Kondisi ini memicu desakan agar Polres Pulau Taliabu dan Polda Maluku Utara tidak sekadar mengecek lokasi, tetapi membongkar seluruh mata rantai bisnis material yang diduga bermasalah tersebut.

Aktivis Muflihun Laguna, menilai, jika dugaan tersebut benar, maka penanganannya tidak cukup hanya dengan menghentikan alat berat di lapangan. APH harus mengidentifikasi pemilik usaha, pemodal, operator alat berat, asal-usul material, hingga pihak yang membeli atau menggunakan hasil pengerukan.

“Jangan hanya alat berat yang dilihat. Siapa pemiliknya, siapa pemodalnya, siapa yang mengendalikan kegiatan itu, dan ke mana material dibawa harus diperiksa,” tegas Muflihun.

Menurutnya, aktivitas pertambangan tanpa izin berpotensi menimbulkan kerugian negara dan daerah sekaligus membuka ancaman terhadap lingkungan serta fasilitas masyarakat.

Lebih jauh, dugaan aktivitas tersebut menjadi sorotan karena sebelumnya pelaku usaha disebut telah diingatkan untuk menghentikan kegiatan sebelum seluruh dokumen perizinan dan kesesuaian tata ruang dipenuhi.

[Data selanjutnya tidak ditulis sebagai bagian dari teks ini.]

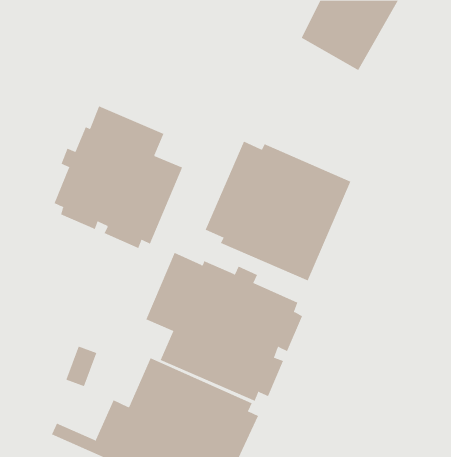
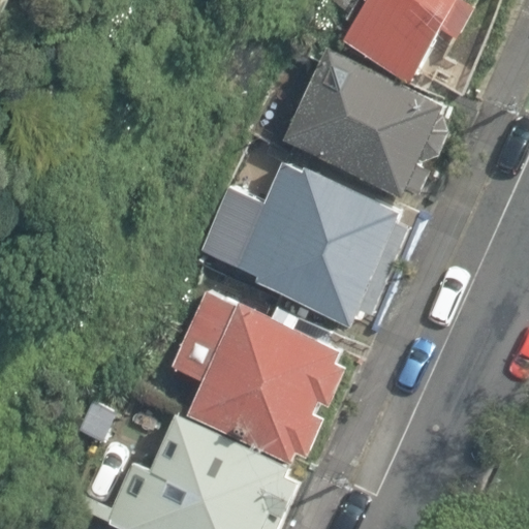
building: none -> [280,49,447,197]
building: [54,105,183,249] -> none

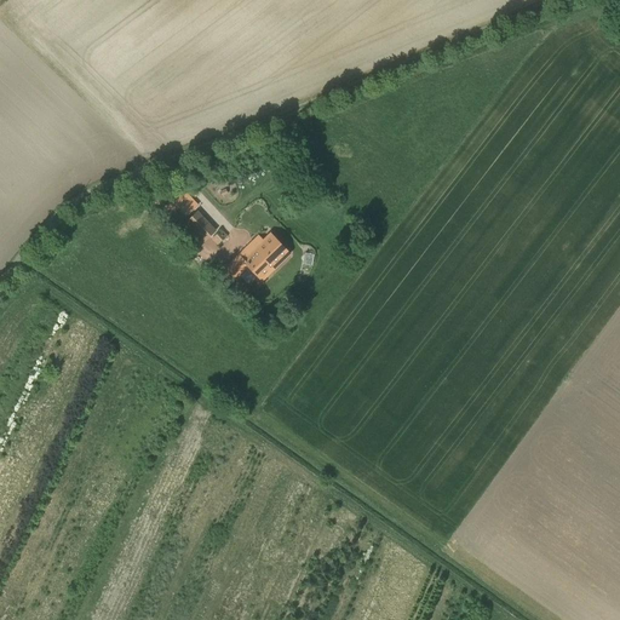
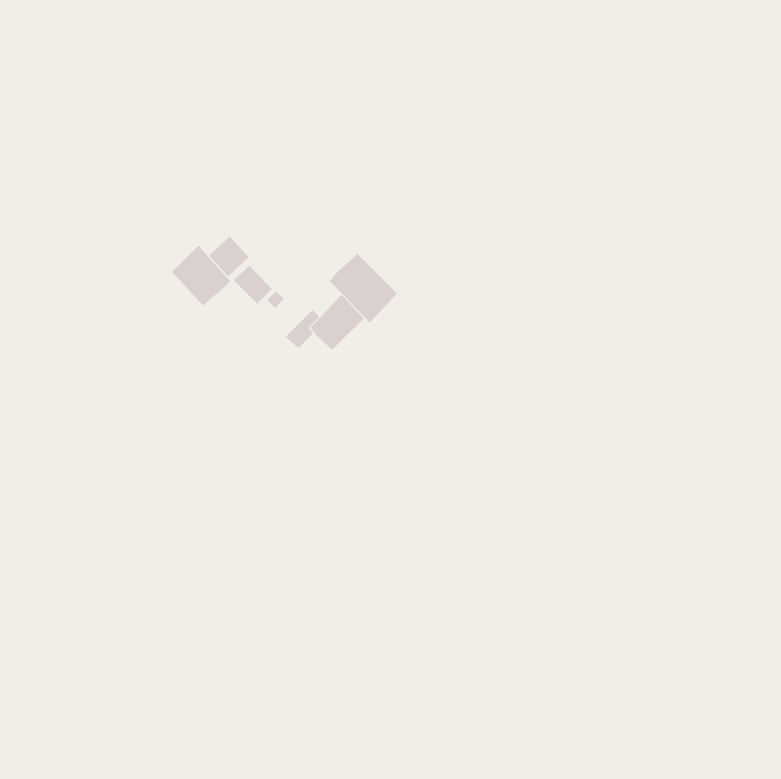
building: none -> [171,245,231,306]
building: none -> [329,253,398,324]

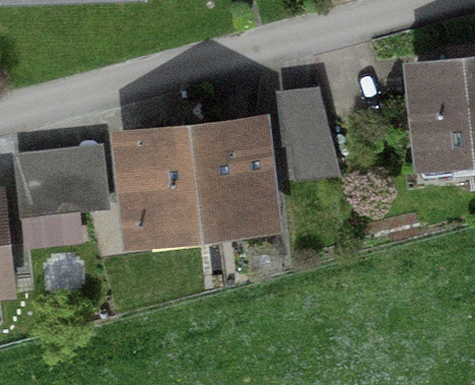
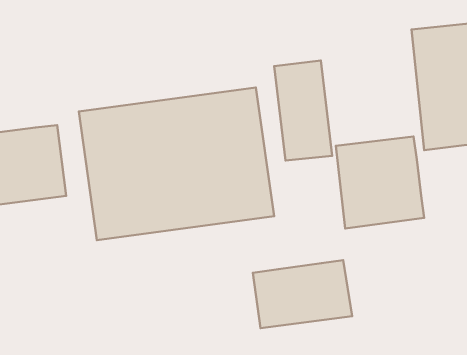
building: none -> [336,137,424,229]
building: none -> [253,260,352,328]

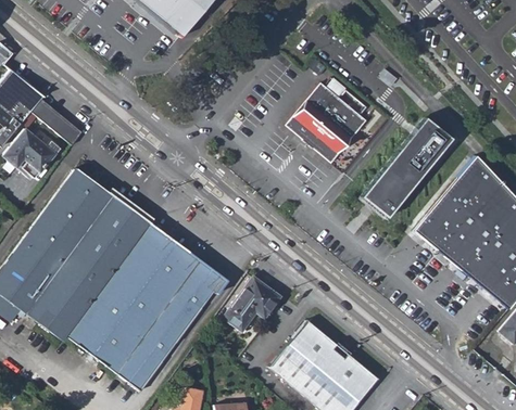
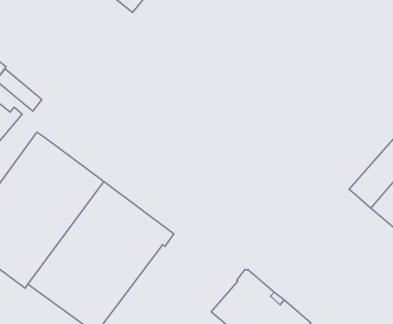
building: [287,84,367,163] -> none
building: [362,116,452,218] -> none
building: [223,277,280,331] -> none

Namun, laporan masyarakat menyebut aktivitas pengerukan masih berlangsung di sejumlah titik.

Muflihun mendesak Polres Pulau Taliabu dan Polda Malut segera melakukan pemeriksaan menyeluruh terhadap tiga lokasi tersebut.

“Kalau benar tidak memiliki SIPB tetapi tetap beroperasi, ini bukan lagi soal administrasi. APH harus melihat siapa yang mengambil keuntungan dari aktivitas tersebut dan apakah ada pihak yang sengaja membiarkannya,” tandasnya.

Ia juga meminta kepolisian menelusuri dugaan keterlibatan oknum tertentu apabila dalam proses penyelidikan ditemukan indikasi pembekingan.

“Jangan sampai masyarakat melihat hukum hanya berlaku bagi pelaku kecil. Kalau ada pemodal besar atau pihak yang bermain di belakang aktivitas ini, semuanya harus diperiksa berdasarkan bukti,” pungkasnya.